You asked me to do another one of those impossible things, and I said a reluctant yes, with no intention of doing whatsoever what you asked, even if I could help it.
Stop worrying about me.
I mean how could I... when this kind of things concerning you is like breathing, involuntary and needed to live.
Stop looking at me.
I know what you meant by saying these things, and besides I also know the reasons why you continually say them almost as an afterthought, but your voice trembles ever so slightly, almost imperciptible that sometimes I think it's all in my mind. Then you turn away, as I continue go on looking.
Stop thinking about me.
When sometimes it's all I have; and when, during my days off it's all I do. Lack of sleep is also beautiful sometimes.

I wonder if you say these things because sometimes you have nothing else to say. I know I have those kind of moments too. Or perhaps it is just that mild kind of exasperation, with things that we sometimes imagine to be possible.

These are just the everyday things, everyday affairs that take me back and the daily order of
circumstances that I cannot find my way out of, and I'd always want to be lost, always; while I'm in the longest meantime that you are not here. Shampoo scent and all. Not here. At All.

I sometimes I take a lot coffee breaks but not for the coffee. Restrooms are okay too, more so during graveyard shifts and there is small window there where I can see the darkness and between the neon and the few cars wandering below, I wonder where the horizon ends or where the sky begins. Then it all comes back to you as I see my reflection on the double glass window, hazy in the dim light of the restroom.

Stop being this way.
Don't you see, it's futile; besides your smile after is always a dead giveaway.

You are like the smell of cotton candy that has permanently stuck in my memory, I guess.

Apr 30, 2009

my 42.

another sign I have to ignore when I haven't seen the stars in nights
and the prophets of doom are getting more restless every day;
and that part where the rain is joy sublime
falls during the most opportune time when I'm boxed inside concrete, steel and glass.
The paranoia sometimes really feels old
and equally compares to what I feel when I see the rain;
those personal reverse Back to the Future episodes.
And by the time the clouds drift into other shapes,
I have agreed with Randall Munroe again
that wanting something doesn't make it real,
even if you manage to fool yourself somehow.
The resulting coldness being the only consolation as the rain fades away.

Then I remember Fox Mulder's poster in his basement office and know that I do.
And so, I go on continue wanting anyway.

Apr 16, 2009

trance is one of our words.

this afternoon, knowing that I cannot drown out the clamor of my thoughts, knowing that I cannot move you into the background, knowing that there are intimations of paradox in our worlds that had suddenly merged, knowing that there are chances of going back to the void, I have to stop knowing; and forget and only feel.

I press play instead and feel the woofers hum before the music comes on, then I play it loud enough to drown out the world and even the sound of my breathing; and as the bass thumps against my chest, and I forget reason, and logic becomes unbound three minutes into it and I close my eyes and see you there.

===

_What to produce_
Update the passage from the blog entries between "And so, I go" and "see you there.", inclusive, replacing "woofers" with "speakers". The items that follow come from a separate source.

_Extracted information_
===

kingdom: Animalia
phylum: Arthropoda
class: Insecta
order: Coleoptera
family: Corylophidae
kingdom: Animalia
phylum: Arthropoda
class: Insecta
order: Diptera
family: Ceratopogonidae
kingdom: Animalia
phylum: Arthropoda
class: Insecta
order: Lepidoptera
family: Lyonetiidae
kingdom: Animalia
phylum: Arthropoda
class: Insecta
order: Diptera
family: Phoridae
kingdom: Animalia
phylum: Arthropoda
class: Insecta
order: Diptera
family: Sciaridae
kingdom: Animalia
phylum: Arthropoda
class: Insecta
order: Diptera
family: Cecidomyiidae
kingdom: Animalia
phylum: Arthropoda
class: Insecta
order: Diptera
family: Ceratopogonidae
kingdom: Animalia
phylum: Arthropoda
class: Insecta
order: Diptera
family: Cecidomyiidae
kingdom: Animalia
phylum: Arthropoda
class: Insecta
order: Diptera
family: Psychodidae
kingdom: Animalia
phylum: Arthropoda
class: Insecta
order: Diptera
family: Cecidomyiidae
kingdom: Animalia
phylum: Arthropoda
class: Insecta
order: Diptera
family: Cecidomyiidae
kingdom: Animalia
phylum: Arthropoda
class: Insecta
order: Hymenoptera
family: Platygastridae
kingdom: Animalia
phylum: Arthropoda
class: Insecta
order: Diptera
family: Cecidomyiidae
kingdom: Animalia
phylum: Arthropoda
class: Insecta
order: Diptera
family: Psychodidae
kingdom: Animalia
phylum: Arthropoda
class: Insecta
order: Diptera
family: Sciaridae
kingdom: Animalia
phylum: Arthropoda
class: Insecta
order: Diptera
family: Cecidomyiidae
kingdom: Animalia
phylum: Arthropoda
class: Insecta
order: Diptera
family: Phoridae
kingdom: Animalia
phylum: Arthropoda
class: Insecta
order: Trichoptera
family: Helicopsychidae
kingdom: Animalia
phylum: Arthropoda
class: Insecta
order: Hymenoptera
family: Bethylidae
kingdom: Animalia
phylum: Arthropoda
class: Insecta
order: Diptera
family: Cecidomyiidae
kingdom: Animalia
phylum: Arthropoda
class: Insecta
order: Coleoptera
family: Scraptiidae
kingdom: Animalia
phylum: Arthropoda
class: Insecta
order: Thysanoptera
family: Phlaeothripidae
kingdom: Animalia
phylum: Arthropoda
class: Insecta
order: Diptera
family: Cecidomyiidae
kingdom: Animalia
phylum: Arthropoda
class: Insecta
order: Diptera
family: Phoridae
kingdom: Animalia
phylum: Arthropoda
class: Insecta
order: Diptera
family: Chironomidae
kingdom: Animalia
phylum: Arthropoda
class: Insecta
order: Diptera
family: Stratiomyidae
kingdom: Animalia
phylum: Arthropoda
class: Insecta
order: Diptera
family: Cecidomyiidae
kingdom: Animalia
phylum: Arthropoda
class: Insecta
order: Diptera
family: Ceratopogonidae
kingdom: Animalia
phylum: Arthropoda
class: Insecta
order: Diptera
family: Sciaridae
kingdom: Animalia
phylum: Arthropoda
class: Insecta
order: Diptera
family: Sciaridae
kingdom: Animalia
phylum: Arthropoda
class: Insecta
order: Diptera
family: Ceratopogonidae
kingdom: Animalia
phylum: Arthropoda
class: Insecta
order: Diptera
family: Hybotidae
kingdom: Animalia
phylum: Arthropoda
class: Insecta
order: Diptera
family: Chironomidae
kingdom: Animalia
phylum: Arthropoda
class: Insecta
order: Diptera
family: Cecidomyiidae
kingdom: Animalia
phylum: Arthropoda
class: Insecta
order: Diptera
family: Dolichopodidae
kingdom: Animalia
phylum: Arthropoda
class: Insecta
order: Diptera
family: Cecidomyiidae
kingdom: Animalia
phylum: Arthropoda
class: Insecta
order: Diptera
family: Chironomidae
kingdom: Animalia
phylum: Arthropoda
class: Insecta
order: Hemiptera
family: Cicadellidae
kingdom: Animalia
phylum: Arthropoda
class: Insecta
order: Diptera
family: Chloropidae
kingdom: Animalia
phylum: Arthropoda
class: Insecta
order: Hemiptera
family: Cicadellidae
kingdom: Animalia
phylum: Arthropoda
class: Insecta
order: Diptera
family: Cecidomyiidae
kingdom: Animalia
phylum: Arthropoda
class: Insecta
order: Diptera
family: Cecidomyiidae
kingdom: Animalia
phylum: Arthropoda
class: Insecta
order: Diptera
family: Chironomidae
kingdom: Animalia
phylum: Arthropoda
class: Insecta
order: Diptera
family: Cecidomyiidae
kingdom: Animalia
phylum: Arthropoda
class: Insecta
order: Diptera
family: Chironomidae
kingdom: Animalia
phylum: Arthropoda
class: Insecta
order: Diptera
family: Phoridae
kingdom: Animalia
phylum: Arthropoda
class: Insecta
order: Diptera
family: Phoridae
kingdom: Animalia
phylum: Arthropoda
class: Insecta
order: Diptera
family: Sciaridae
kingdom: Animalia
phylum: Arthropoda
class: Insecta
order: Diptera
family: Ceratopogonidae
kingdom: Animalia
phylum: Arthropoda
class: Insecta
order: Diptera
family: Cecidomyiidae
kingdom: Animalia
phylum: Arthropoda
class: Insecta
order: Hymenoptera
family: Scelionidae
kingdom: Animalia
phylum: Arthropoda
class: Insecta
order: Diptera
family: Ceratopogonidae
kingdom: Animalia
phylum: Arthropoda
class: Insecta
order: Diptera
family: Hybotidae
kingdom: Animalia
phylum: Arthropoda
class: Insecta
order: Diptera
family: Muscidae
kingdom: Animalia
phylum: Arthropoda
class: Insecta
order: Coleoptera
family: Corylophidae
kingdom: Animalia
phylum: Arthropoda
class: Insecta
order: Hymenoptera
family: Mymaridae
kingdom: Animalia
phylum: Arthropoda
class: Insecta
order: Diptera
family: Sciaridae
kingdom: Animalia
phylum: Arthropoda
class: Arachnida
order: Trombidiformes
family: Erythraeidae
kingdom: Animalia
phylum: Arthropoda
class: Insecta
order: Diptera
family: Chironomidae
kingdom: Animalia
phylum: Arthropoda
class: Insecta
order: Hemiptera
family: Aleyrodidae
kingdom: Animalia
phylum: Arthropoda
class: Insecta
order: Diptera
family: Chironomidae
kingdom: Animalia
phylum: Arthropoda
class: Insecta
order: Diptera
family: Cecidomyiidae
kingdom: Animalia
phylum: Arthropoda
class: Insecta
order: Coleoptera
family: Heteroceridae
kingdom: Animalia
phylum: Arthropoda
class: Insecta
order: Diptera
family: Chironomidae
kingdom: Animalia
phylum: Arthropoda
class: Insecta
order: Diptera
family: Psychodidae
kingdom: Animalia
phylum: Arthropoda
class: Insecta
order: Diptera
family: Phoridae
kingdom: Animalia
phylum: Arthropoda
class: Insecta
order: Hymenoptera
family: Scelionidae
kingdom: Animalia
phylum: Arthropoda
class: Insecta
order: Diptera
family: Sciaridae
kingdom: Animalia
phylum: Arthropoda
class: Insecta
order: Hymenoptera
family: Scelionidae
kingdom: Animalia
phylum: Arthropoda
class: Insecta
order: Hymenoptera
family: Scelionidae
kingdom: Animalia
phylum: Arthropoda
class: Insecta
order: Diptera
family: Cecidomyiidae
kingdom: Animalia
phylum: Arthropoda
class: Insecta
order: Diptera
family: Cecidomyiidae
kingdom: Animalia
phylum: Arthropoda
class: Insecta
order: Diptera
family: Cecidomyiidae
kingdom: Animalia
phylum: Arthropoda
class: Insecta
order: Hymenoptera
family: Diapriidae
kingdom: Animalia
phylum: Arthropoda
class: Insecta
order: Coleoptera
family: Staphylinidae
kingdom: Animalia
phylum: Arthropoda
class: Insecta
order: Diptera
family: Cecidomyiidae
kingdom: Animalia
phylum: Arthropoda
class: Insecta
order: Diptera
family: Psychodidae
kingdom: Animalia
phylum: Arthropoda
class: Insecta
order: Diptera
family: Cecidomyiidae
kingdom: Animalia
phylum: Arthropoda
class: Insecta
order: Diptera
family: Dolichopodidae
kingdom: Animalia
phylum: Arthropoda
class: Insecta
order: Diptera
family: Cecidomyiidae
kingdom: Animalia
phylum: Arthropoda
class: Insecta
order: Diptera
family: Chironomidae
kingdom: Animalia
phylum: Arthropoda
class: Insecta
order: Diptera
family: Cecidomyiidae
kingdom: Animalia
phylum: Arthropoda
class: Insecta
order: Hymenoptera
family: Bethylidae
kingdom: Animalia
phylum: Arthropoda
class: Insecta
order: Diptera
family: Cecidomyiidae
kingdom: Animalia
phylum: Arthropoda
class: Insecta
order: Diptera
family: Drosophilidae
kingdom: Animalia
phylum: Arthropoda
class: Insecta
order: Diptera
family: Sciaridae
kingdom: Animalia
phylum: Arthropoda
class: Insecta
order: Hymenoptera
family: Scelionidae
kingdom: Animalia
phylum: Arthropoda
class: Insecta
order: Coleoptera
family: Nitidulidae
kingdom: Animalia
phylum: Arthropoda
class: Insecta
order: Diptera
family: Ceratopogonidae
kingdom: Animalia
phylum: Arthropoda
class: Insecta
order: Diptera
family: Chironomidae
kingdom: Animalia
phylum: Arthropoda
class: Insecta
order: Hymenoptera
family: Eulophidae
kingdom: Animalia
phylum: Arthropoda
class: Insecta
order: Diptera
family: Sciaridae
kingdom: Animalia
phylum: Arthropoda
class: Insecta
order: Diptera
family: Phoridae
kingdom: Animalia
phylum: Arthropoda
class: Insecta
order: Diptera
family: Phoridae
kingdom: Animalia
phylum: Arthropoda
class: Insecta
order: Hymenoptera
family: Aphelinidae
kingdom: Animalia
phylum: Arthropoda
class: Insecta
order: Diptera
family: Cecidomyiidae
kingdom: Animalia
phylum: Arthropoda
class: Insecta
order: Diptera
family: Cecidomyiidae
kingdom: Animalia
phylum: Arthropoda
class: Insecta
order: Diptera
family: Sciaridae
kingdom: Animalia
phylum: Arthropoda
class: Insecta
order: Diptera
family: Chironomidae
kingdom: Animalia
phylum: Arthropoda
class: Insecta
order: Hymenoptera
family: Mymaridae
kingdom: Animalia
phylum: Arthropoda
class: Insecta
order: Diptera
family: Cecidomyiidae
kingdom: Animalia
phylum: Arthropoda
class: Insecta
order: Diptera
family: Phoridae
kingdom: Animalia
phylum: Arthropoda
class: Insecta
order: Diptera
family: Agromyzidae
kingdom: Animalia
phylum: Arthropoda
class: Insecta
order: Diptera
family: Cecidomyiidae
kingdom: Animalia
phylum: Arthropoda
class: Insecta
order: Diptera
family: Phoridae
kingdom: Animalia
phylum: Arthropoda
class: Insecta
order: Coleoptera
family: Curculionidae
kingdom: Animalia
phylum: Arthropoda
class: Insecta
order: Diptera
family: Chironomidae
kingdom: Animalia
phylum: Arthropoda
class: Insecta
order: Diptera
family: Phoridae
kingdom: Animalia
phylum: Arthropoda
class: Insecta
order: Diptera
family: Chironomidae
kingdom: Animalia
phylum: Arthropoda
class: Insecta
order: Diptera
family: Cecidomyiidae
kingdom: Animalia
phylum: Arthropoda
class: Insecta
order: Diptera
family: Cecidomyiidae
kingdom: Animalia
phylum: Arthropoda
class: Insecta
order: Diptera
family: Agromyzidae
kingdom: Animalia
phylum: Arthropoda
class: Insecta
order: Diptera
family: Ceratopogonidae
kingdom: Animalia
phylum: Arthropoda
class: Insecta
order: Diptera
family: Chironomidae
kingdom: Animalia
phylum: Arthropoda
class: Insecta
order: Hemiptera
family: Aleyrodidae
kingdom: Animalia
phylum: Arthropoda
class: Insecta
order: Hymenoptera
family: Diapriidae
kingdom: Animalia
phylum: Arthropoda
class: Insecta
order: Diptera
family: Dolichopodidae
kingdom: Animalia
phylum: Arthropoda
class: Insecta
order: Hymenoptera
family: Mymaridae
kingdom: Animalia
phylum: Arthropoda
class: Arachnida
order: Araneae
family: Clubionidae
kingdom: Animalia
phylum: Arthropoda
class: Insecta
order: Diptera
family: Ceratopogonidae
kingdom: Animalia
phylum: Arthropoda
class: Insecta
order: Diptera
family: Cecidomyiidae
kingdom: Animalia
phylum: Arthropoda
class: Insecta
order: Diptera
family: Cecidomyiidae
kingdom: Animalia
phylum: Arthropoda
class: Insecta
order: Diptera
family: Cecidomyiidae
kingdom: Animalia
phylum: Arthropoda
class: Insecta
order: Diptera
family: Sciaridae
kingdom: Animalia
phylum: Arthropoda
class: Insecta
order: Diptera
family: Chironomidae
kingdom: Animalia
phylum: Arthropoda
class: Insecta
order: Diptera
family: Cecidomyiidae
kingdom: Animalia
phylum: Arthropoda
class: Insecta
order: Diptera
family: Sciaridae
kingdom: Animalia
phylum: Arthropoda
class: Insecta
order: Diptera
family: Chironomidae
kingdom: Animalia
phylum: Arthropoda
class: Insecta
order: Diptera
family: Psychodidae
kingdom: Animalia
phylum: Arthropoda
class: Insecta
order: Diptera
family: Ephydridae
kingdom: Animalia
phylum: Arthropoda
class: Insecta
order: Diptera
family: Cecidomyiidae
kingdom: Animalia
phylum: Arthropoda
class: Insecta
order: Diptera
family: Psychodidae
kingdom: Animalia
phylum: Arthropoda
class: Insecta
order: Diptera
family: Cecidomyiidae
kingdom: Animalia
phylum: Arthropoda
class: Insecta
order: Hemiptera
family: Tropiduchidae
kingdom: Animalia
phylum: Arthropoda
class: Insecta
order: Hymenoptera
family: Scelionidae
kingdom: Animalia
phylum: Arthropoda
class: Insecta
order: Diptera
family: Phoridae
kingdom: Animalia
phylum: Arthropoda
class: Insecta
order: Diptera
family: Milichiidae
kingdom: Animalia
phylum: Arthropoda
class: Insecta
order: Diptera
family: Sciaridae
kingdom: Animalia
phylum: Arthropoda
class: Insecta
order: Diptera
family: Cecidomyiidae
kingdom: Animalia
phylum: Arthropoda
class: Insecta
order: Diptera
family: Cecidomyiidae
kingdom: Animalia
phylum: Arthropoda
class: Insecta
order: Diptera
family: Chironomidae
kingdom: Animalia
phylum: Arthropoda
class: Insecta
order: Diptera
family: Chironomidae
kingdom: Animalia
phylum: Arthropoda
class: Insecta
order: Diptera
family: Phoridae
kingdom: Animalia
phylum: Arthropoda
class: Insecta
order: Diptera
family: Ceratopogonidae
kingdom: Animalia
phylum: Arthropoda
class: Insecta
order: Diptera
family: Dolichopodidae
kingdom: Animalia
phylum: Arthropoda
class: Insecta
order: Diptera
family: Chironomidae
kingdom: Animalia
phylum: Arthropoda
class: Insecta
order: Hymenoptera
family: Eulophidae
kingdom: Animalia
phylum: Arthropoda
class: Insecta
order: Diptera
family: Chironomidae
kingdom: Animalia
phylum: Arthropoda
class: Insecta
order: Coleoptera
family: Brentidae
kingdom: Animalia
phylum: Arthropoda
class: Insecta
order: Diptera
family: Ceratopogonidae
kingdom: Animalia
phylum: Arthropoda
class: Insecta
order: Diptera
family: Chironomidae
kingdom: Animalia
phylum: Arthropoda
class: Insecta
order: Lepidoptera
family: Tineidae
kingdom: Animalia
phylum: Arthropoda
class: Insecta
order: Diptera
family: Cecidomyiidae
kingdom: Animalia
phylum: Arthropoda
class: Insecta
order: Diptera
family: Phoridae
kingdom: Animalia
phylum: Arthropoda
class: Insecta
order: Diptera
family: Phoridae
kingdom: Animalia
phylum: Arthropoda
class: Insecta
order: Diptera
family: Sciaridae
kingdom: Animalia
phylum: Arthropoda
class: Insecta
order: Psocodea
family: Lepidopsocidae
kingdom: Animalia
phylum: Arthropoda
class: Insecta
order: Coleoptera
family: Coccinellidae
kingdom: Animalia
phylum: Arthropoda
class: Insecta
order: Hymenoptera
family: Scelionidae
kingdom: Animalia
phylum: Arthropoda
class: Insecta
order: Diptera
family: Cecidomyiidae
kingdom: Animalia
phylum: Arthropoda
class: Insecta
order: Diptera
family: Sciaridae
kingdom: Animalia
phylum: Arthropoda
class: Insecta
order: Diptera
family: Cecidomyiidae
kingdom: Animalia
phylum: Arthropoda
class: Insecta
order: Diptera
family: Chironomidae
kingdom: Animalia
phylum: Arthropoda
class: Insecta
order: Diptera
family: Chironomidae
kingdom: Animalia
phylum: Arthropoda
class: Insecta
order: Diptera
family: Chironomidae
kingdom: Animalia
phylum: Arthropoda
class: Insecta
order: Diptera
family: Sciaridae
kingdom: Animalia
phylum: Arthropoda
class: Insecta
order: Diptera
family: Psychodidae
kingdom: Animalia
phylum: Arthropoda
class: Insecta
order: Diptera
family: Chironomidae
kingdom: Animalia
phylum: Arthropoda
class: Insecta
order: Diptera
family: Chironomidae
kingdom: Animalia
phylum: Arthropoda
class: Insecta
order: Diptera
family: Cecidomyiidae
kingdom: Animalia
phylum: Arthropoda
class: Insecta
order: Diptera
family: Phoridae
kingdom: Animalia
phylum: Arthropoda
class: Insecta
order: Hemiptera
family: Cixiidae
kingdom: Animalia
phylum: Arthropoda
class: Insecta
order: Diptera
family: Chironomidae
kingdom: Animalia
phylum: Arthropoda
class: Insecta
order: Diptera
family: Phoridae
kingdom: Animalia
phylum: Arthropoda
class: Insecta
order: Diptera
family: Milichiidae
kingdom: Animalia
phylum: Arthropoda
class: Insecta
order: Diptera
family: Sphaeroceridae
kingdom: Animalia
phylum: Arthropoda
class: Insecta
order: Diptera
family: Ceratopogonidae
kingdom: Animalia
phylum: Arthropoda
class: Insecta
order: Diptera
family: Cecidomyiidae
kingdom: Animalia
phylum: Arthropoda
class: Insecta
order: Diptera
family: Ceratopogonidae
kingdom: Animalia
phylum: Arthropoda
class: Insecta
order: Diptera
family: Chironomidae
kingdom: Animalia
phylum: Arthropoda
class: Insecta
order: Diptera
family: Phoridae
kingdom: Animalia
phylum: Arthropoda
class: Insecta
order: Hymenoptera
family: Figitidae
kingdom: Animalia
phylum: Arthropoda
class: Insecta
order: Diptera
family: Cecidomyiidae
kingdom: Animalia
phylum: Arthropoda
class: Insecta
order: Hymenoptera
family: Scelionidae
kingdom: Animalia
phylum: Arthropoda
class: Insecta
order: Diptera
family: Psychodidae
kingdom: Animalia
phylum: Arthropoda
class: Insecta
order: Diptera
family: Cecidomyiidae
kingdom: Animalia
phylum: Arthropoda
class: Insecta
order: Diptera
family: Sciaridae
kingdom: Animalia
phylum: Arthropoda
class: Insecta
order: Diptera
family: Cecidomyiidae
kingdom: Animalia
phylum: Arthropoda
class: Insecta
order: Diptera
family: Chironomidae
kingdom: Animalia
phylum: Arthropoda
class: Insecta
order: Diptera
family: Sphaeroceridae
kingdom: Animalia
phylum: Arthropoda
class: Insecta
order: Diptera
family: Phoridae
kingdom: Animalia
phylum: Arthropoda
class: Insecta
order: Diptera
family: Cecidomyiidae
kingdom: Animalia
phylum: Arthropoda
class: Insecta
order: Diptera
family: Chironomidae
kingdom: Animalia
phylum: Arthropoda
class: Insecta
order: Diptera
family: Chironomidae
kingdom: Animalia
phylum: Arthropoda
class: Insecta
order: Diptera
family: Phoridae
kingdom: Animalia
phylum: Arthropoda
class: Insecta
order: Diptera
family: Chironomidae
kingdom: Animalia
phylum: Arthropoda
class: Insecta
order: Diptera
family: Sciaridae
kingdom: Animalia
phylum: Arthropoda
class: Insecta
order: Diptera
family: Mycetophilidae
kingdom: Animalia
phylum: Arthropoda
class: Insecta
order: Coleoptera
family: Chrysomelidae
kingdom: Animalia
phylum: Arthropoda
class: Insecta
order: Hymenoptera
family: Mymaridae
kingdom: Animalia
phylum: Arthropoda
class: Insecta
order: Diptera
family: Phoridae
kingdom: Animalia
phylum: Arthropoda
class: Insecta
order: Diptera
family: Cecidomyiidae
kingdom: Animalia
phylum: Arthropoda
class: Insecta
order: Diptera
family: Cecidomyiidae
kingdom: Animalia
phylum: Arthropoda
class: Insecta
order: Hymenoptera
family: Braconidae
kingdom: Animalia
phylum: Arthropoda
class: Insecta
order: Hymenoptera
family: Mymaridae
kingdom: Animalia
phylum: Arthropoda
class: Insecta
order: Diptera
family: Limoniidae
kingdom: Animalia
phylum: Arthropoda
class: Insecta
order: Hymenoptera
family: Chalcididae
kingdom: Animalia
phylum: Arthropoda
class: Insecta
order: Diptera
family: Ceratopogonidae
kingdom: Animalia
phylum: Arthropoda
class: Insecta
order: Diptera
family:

===

_Worked solution_
And so, I go on continue wanting anyway.

Apr 16, 2009

trance is one of our words.

this afternoon, knowing that I cannot drown out the clamor of my thoughts, knowing that I cannot move you into the background, knowing that there are intimations of paradox in our worlds that had suddenly merged, knowing that there are chances of going back to the void, I have to stop knowing; and forget and only feel.

I press play instead and feel the speakers hum before the music comes on, then I play it loud enough to drown out the world and even the sound of my breathing; and as the bass thumps against my chest, and I forget reason, and logic becomes unbound three minutes into it and I close my eyes and see you there.